Puerto Rico, rated one step above junk, is set to issue debt in the next month, the first borrowing from the U.S. territory since August, officials said today.
The island of 3.6 million people has sufficient cash through June, David Chafey, chairman of the Government Development Bank, said in an interview on CNBC. The commonwealth may issue bonds in February, he said.
While Puerto Rico debt has rallied this month, the securities are trading at speculative-grade yields. Chafey declined to say the yield level at which Puerto Rico can afford to borrow. The interest rates on commonwealth debt may attract buyers, he said.
“If that’s what it takes to bring in investors, that’s fine,” Chafey said in the interview.
Moody’s Investors Service on Dec. 11 threatened to cut Puerto Rico to speculative grade within 90 days if it’s unable to access capital markets. The commonwealth and its agencies have $70 billion of debt. About 70 percent of U.S. municipal mutual funds own the securities, which are tax-exempt nationwide, according to Morningstar Inc.

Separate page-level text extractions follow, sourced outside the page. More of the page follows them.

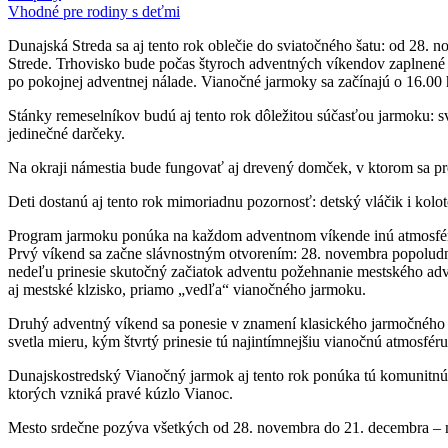
Vhodné pre rodiny s deťmi
Dunajská Streda sa aj tento rok oblečie do sviatočného šatu: od 28
Strede. Trhovisko bude počas štyroch adventných víkendov zaplnené 
po pokojnej adventnej nálade. Vianočné jarmoky sa začínajú o 16.00 
Stánky remeselníkov budú aj tento rok dôležitou súčasťou jarmoku: sv
jedinečné darčeky.
Na okraji námestia bude fungovať aj drevený domček, v ktorom sa p
Deti dostanú aj tento rok mimoriadnu pozornosť: detský vláčik i kol
Program jarmoku ponúka na každom adventnom víkende inú atmosfé
Prvý víkend sa začne slávnostným otvorením: 28. novembra popoludní
nedeľu prinesie skutočný začiatok adventu požehnanie mestského adve
aj mestské klzisko, priamo „vedľa“ vianočného jarmoku.
Druhý adventný víkend sa ponesie v znamení klasického jarmočného 
svetla mieru, kým štvrtý prinesie tú najintímnejšiu vianočnú atmosfér
Dunajskostredský Vianočný jarmok aj tento rok ponúka tú komunitnú a
ktorých vzniká pravé kúzlo Vianoc.
Mesto srdečne pozýva všetkých od 28. novembra do 21. decembra – 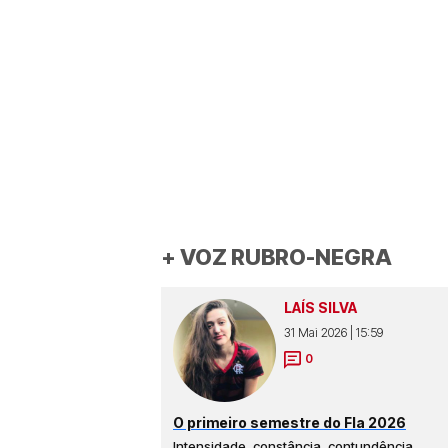
+ VOZ RUBRO-NEGRA
LAÍS SILVA
31 Mai 2026 | 15:59
0
O primeiro semestre do Fla 2026
Intensidade, constância, contundência,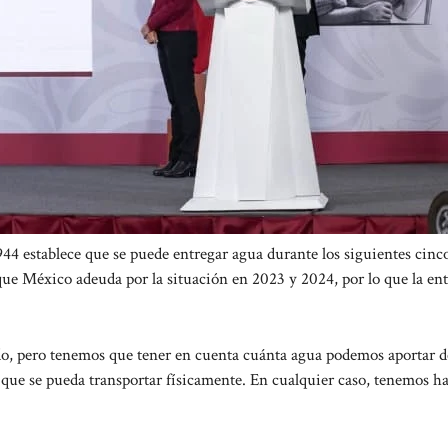
44 establece que se puede entregar agua durante los siguientes cinc
ue México adeuda por la situación en 2023 y 2024, por lo que la ent
do, pero tenemos que tener en cuenta cuánta agua podemos aportar d
o que se pueda transportar físicamente. En cualquier caso, tenemos ha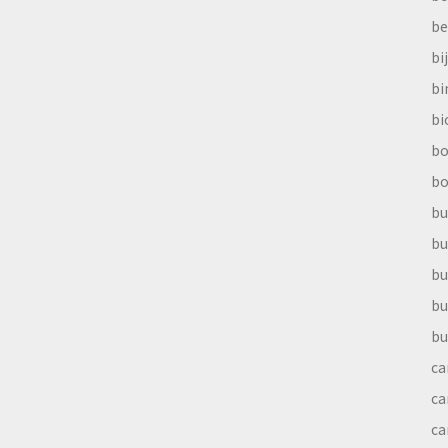
be
bi
b
bi
bo
bo
bu
bu
bu
bu
bu
ca
ca
ca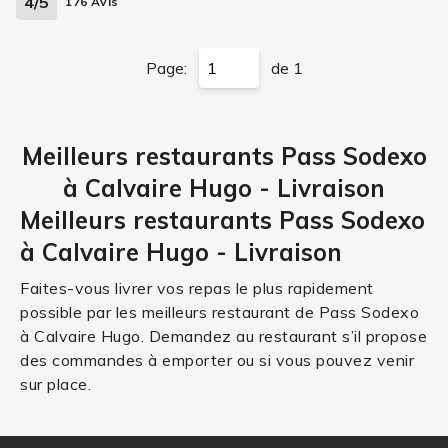
4/5
176 Avis
Page:
de 1
Meilleurs restaurants Pass Sodexo
à Calvaire Hugo - Livraison
Meilleurs restaurants Pass Sodexo
à Calvaire Hugo - Livraison
Faites-vous livrer vos repas le plus rapidement
possible par les meilleurs restaurant de Pass Sodexo
à Calvaire Hugo. Demandez au restaurant s’il propose
des commandes à emporter ou si vous pouvez venir
sur place.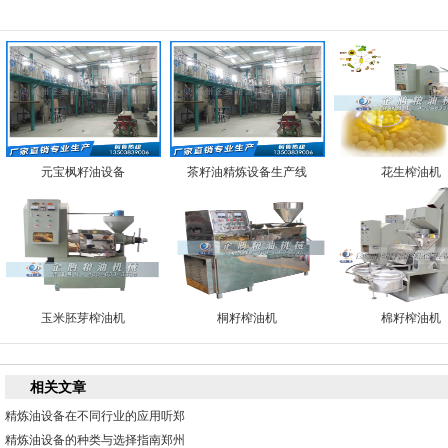
元宝枫籽油设备
茶籽油精炼设备生产线
花生榨油机
玉米胚芽榨油机
桐籽榨油机
棉籽榨油机
相关文章
精炼油设备在不同行业的应用听郑
精炼油设备的种类与选择指南郑州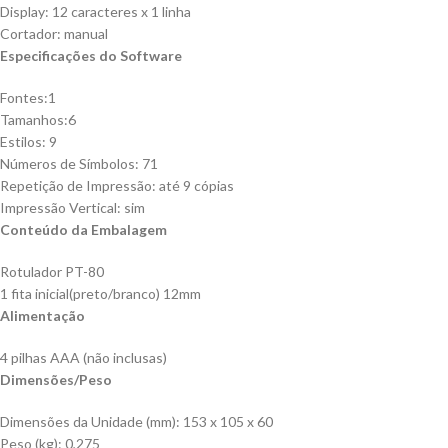
Display: 12 caracteres x 1 linha
Cortador: manual
Especificações do Software
Fontes:1
Tamanhos:6
Estilos: 9
Números de Símbolos: 71
Repetição de Impressão: até 9 cópias
Impressão Vertical: sim
Conteúdo da Embalagem
Rotulador PT-80
1 fita inicial(preto/branco) 12mm
Alimentação
4 pilhas AAA (não inclusas)
Dimensões/Peso
Dimensões da Unidade (mm): 153 x 105 x 60
Peso (kg): 0,275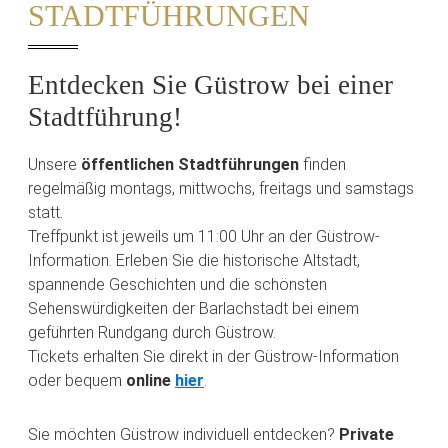
STADTFÜHRUNGEN
Entdecken Sie Güstrow bei einer
Stadtführung!
Unsere
öffentlichen Stadtführungen
finden
regelmäßig montags, mittwochs, freitags und samstags
statt.
Treffpunkt ist jeweils um 11:00 Uhr an der Güstrow-
Information. Erleben Sie die historische Altstadt,
spannende Geschichten und die schönsten
Sehenswürdigkeiten der Barlachstadt bei einem
geführten Rundgang durch Güstrow.
Tickets erhalten Sie direkt in der Güstrow-Information
oder bequem
online
hier
.
Sie möchten Güstrow individuell entdecken?
Private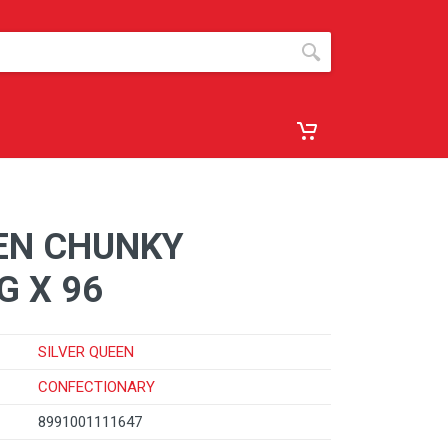
EEN CHUNKY
G X 96
SILVER QUEEN
CONFECTIONARY
8991001111647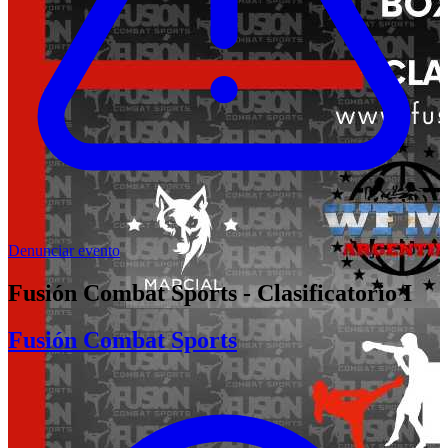
Denunciar evento
Fusión Combat Sports - Clasificatorio I
Fusión Combat Sports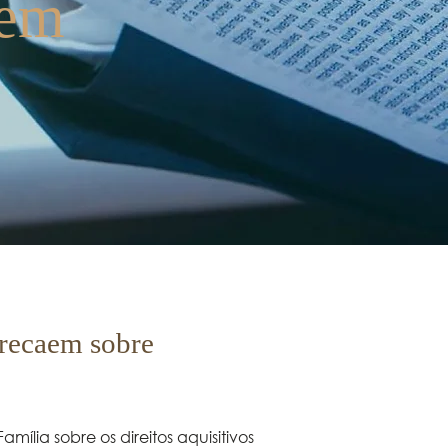
aem
 recaem sobre
ília sobre os direitos aquisitivos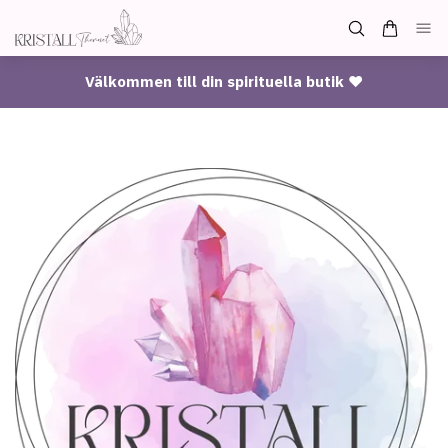
Välkommen till din spirituella butik ♥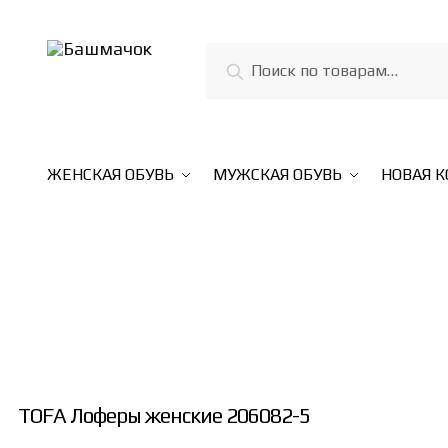
Skip
Skip
to
to
Искать:
Поиск
navigation
content
ЖЕНСКАЯ ОБУВЬ
МУЖСКАЯ ОБУВЬ
НОВАЯ 
TOFA Лоферы женские 206082-5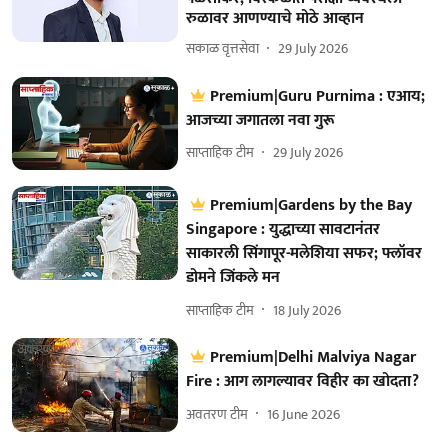
रुळावर आणण्याचे मोठे आव्हान
सकाळ वृत्तसेवा
29 July 2026
Premium|Guru Purnima : एआय;
आजच्या जगातला नवा गुरू
साप्ताहिक टीम
29 July 2026
Premium|Gardens by the Bay
Singapore : युद्धाच्या सावटानंतर
साकारली सिंगापूर-मलेशिया सफर; फ्लॉवर
डोमने जिंकले मन
साप्ताहिक टीम
18 July 2026
Premium|Delhi Malviya Nagar
Fire : आग लागल्यावर विहीर का खोदता?
अवतरण टीम
16 June 2026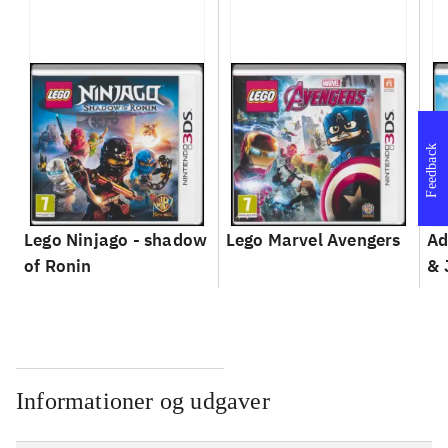
Feedback
Lego Ninjago - shadow
Lego Marvel Avengers
Ad
of Ronin
& 
Informationer og udgaver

Puerto Rico plans to sell as investors are adding the most money since September to the riskiest part of the $3.7 trillion municipal market, Lipper US Fund Flows data show.
Commonwealth securities have earned about 3.3 percent this year through Jan. 23, beating all 27 U.S. states in Standard & Poor’s total-return index and surpassing the 2 percent gain for the broader municipal market.
The federal government hasn’t offered additional funds, and Puerto Rico hasn’t requested such aid, Treasurer Melba Acosta said in the interview. Puerto Rico’s economy is contracting, and its jobless rate of 14.7 percent in November exceeded the level in all U.S. states.
“The federal government has offered technical assistance, and that’s what we’re getting,” Acosta said.
Rising interest rates last quarter halted issuance of as much as $1.2 billion of sales-tax debt. The last borrowing from a Puerto Rico issuer was a $673 million Puerto Rico Electric Power Authority revenue-bond sale in August, data compiled by Bloomberg show.
Puerto Rico sales-tax bonds maturing in August 2042 and graded four steps below top-rated munis by S&P traded today with an average yield of 8.06 percent, about 4.16 percentage points above benchmark munis, Bloomberg data show. The yield gap was 4.4 percentage points at the end of 2013.
Morgan Stanley has approached hedge funds and buyers of distressed debt to assess interest in a possible taxable Puerto Rico bond sale, according to three people with knowledge of the matter who requested anonymity because the conversations are private.